Friday, June 29, 2007

Cell Therapy Key to Staunching Stress Incontinence

INNSBRUCK, Austria, June 28 -- A novel treatment to relieve stress incontinence in women, strengthening the urinary rhabdosphincter with cultured autologous tissue, has panned out.
A year after the procedure, 38 of the 42 women who underwent the procedure were completely continent, according to Hannes Strasser, M.D. of the University of Innsbruck.
He and colleagues used autologous muscle and connective tissue cells -- extracted, grown in culture, and re-implanted - and found the approach safe and effective, they reported in the June 30 issue of The Lancet. In contrast, only two of 21 women in a control group given standard collagen injections were continent.
Other outcome measures, including the thickness and contractility of the rhabdosphincter, also improved significantly (P<0.0001), the researchers said
A estimated 165,000 women a year in the U.S. have surgery for stress incontinence.
The findings "can be seen as the beginning of a new era in urogynecology," said Giacomo Novara, M.D., of the University of Padua and Walter Artibani, M.D., of the IRCCS Instituto Oncologico Veneto, both in Padua, Italy, in an accompanying commentary.
Drs. Novara and Artibani said the urological community has been waiting for the results since 2003, when preliminary observations of the procedure were reported.
The results of the current randomized controlled trial are "impressive, both in terms of efficacy and tolerability of the new procedure," they said, although larger multicenter studies, with longer follow-up, should be performed.
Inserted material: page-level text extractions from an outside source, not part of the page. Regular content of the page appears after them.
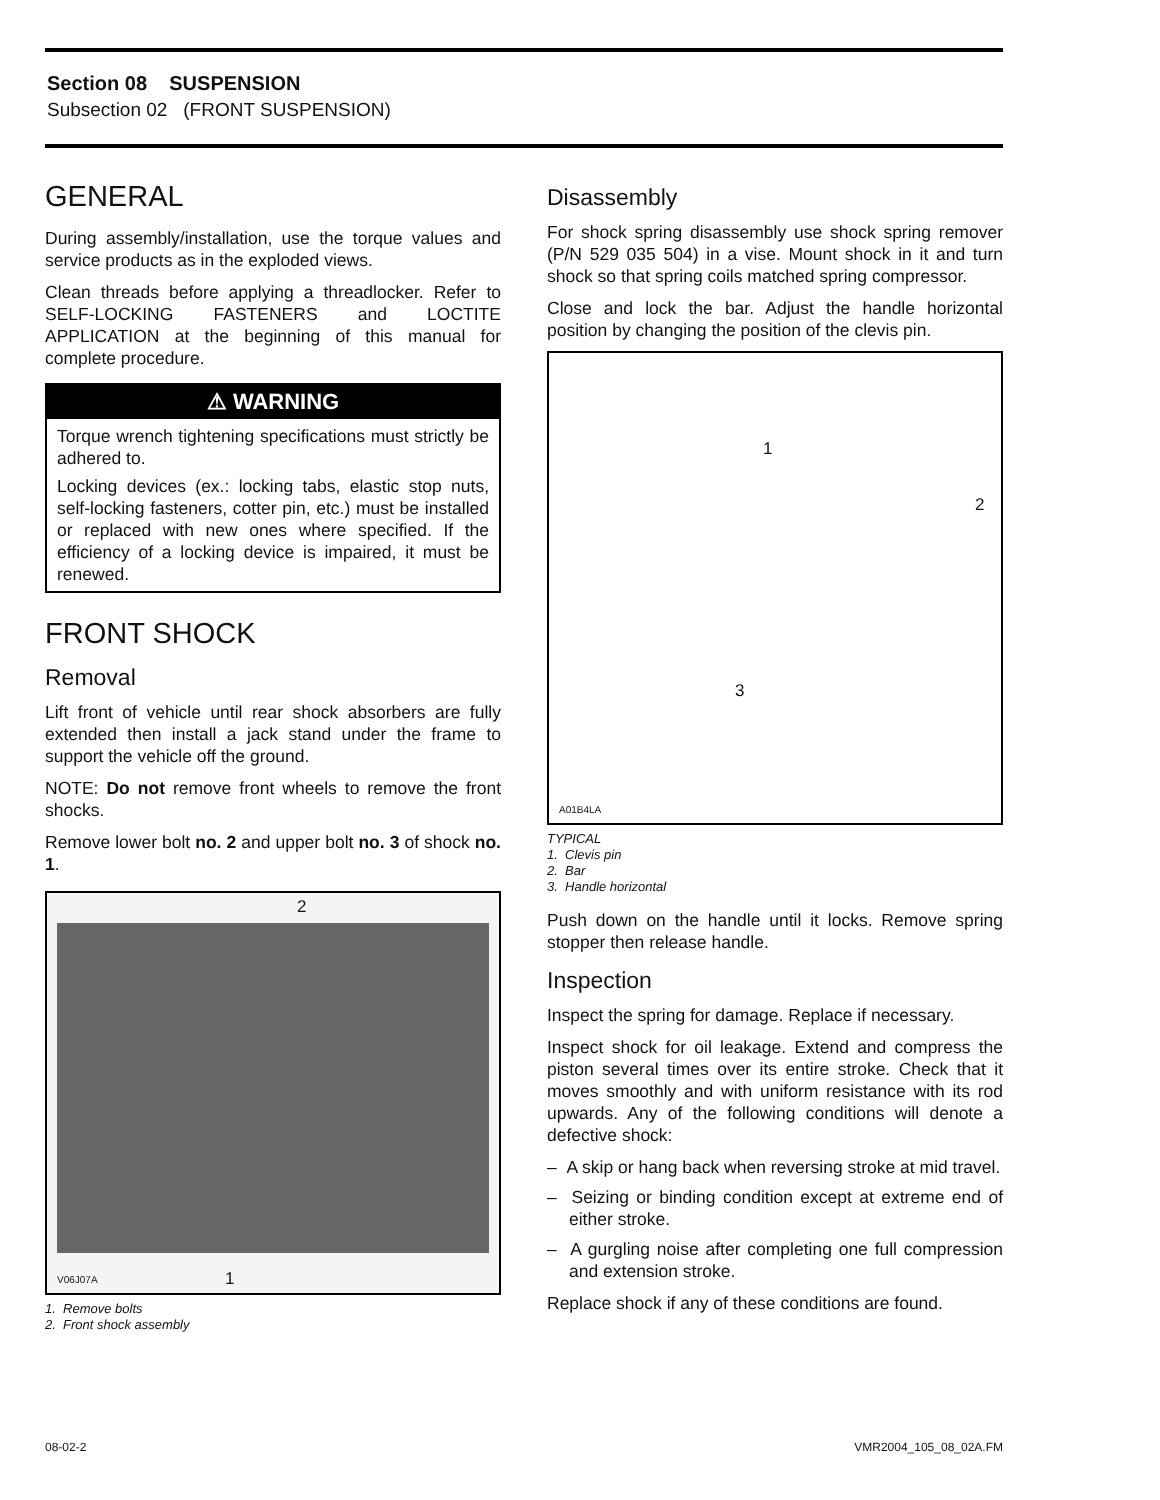Section 08 SUSPENSION
Subsection 02 (FRONT SUSPENSION)
GENERAL
During assembly/installation, use the torque values and service products as in the exploded views.
Clean threads before applying a threadlocker. Refer to SELF-LOCKING FASTENERS and LOCTITE APPLICATION at the beginning of this manual for complete procedure.
⚠ WARNING
Torque wrench tightening specifications must strictly be adhered to.
Locking devices (ex.: locking tabs, elastic stop nuts, self-locking fasteners, cotter pin, etc.) must be installed or replaced with new ones where specified. If the efficiency of a locking device is impaired, it must be renewed.
FRONT SHOCK
Removal
Lift front of vehicle until rear shock absorbers are fully extended then install a jack stand under the frame to support the vehicle off the ground.
NOTE: Do not remove front wheels to remove the front shocks.
Remove lower bolt no. 2 and upper bolt no. 3 of shock no. 1.
2
1 V06J07A
1. Remove bolts
2. Front shock assembly
Disassembly
For shock spring disassembly use shock spring remover (P/N 529 035 504) in a vise. Mount shock in it and turn shock so that spring coils matched spring compressor.
Close and lock the bar. Adjust the handle horizontal position by changing the position of the clevis pin.
1
2
3
A01B4LA
TYPICAL
1. Clevis pin
2. Bar
3. Handle horizontal
Push down on the handle until it locks. Remove spring stopper then release handle.
Inspection
Inspect the spring for damage. Replace if necessary.
Inspect shock for oil leakage. Extend and compress the piston several times over its entire stroke. Check that it moves smoothly and with uniform resistance with its rod upwards. Any of the following conditions will denote a defective shock:
– A skip or hang back when reversing stroke at mid travel.
– Seizing or binding condition except at extreme end of either stroke.
– A gurgling noise after completing one full compression and extension stroke.
Replace shock if any of these conditions are found.
08-02-2 VMR2004_105_08_02A.FM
Dr. Strasser and colleagues enrolled 63 women with stress incontinence and randomized them in a two-to-one fashion to either endoscopic injections of collagen into the periurethral tissue or to the experimental procedure.
The 42 women in the experimental arm, ages 36 to 84, had a muscle biopsy and blood sample taken, which were then taken to one of two centers in Austria certified to produce myoblasts and fibroblasts. Several of the authors have financial connections with the two centers.
After six to eight weeks of culture, the myoblasts were injected into the rhabdosphincter in 15 to 18 portions at two different levels in the middle third of the urethra, using an ultrasound transducer so the physicians could visualize the organs.
At the same time, the fibroblasts (with a small amount of collagen) were injected into the urethral submucosa in 25 to 30 places.
Because the two procedures were different, the study was not fully blinded, the researchers said, but the randomization was blinded, and those who collected and analyzed data did not know which women were in which group.
A year after the procedure, the researchers found:
90% of the women who got the experimental procedure were continent, compared with 9.5% of those who got collagen injections. The difference was significant at P<0.0001.
On average, the rhabdosphincter of the treated women was a millimeter thicker than those in the control group - 3.38 versus 2.32 mm.
Contractility of the rhabdosphincter was also better - 1.56 mm versus 0.67.
There was no significant difference in the thickness of the urethra.
Dr. Strasser and colleagues said that after a median follow-up of three years no severe side-effects or scars have been reported in any of the 63 volunteers, and postoperative results have not changed. They added that long-term post-operative data are needed and more studies are needed before the procedure can be established as a standard incontinence treatment.
Dr. Strasser and co-author Rainer Marksteiner, Ph.D., are co-owners of Innovacell Biotechnologie, while co-author Martin Fussenegger, M.D. is an owner of IGOR The companies run certified facilities where the autologous cells were grown. Eva Margreiter, Ph.M., is an employee of Innovacell. The study was supported by a grant from the Medical University Innsbruck. Primary source: The LancetSource reference: Strasser S et al. "Autologous myoblasts and fibroblasts versus collagen for treatment of stress urinary incontinence in women: a randomised controlled trial." Lancet 2007; 369: 2179-86 Additional source: The LancetSource reference: Giacomo Novara and Walter Artibani. "Myoblasts and fibroblasts in stress urinary incontinence." Lancet 2007; 369: 2139-40.